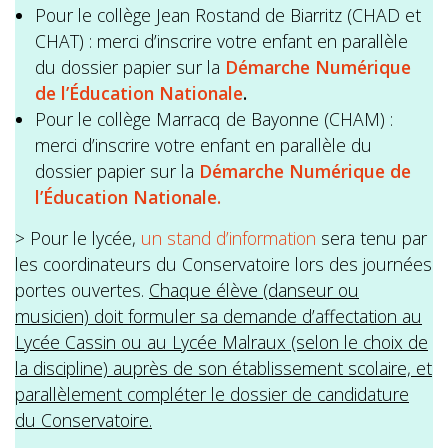
Pour le collège Jean Rostand de Biarritz (CHAD et
CHAT) : merci d’inscrire votre enfant en parallèle
du dossier papier sur la
Démarche Numérique
de l’Éducation Nationale
.
Pour le collège Marracq de Bayonne (CHAM) :
merci d’inscrire votre enfant en parallèle du
dossier papier sur la
Démarche Numérique de
l’Éducation Nationale.
> Pour le lycée,
un stand d’information
sera tenu par
les coordinateurs du Conservatoire lors des journées
portes ouvertes.
Chaque élève (danseur ou
musicien) doit formuler sa demande d’affectation au
Lycée Cassin ou au Lycée Malraux (selon le choix de
la discipline) auprès de son établissement scolaire, et
parallèlement compléter le dossier de candidature
du Conservatoire.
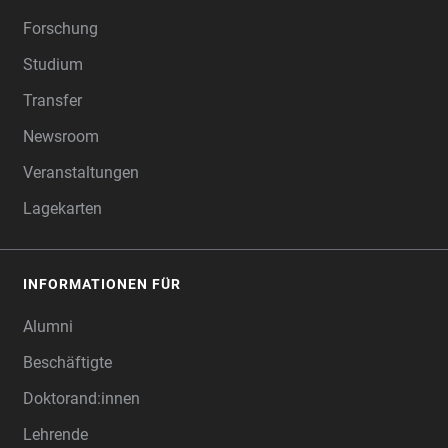
Forschung
Studium
Transfer
Newsroom
Veranstaltungen
Lagekarten
INFORMATIONEN FÜR
Alumni
Beschäftigte
Doktorand:innen
Lehrende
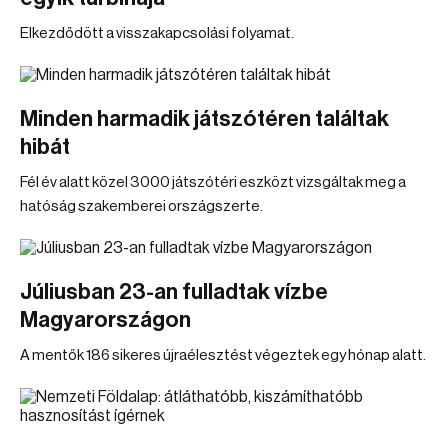
Elkezdődött a visszakapcsolási folyamat.
Minden harmadik játszótéren találtak
hibát
Fél év alatt közel 3000 játszótéri eszközt vizsgáltak meg a
hatóság szakemberei országszerte.
Júliusban 23-an fulladtak vízbe
Magyarországon
A mentők 186 sikeres újraélesztést végeztek egy hónap alatt.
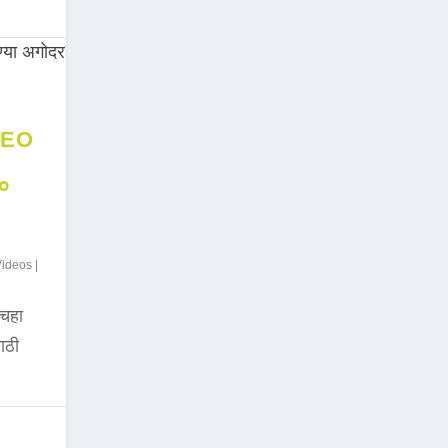
DEO
००
Videos
|
चहा
साठी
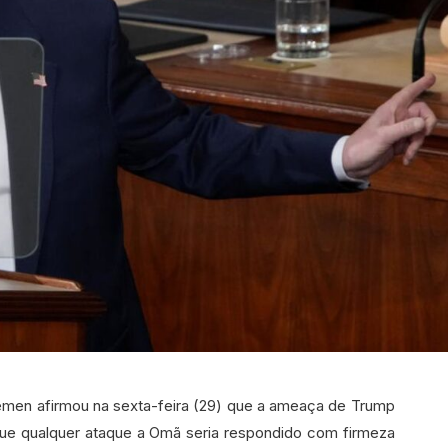
Iêmen afirmou na sexta-feira (29) que a ameaça de Trump
ue qualquer ataque a Omã seria respondido com firmeza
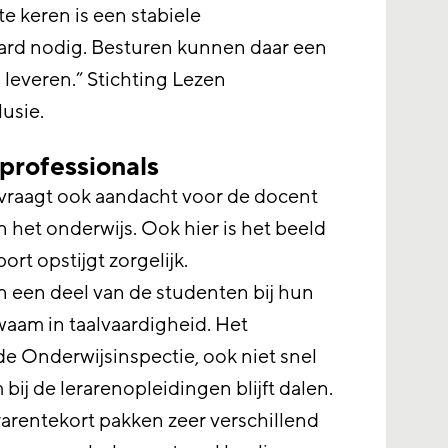
e keren is een stabiele
hard nodig. Besturen kunnen daar een
 leveren.” Stichting Lezen
lusie.
professionals
vraagt ook aandacht voor de docent
in het onderwijs. Ook hier is het beeld
ort opstijgt zorgelijk.
n een deel van de studenten bij hun
waam in taalvaardigheid. Het
 de Onderwijsinspectie, ook niet snel
bij de lerarenopleidingen blijft dalen.
arentekort pakken zeer verschillend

────────────────────────────────────────

• [REQUIRED ACTION]:
Count the lines above that contain the string "papier", matching case exactly, and reply with the number alone.

• [OUTPUT FOR THIS TASK]:
2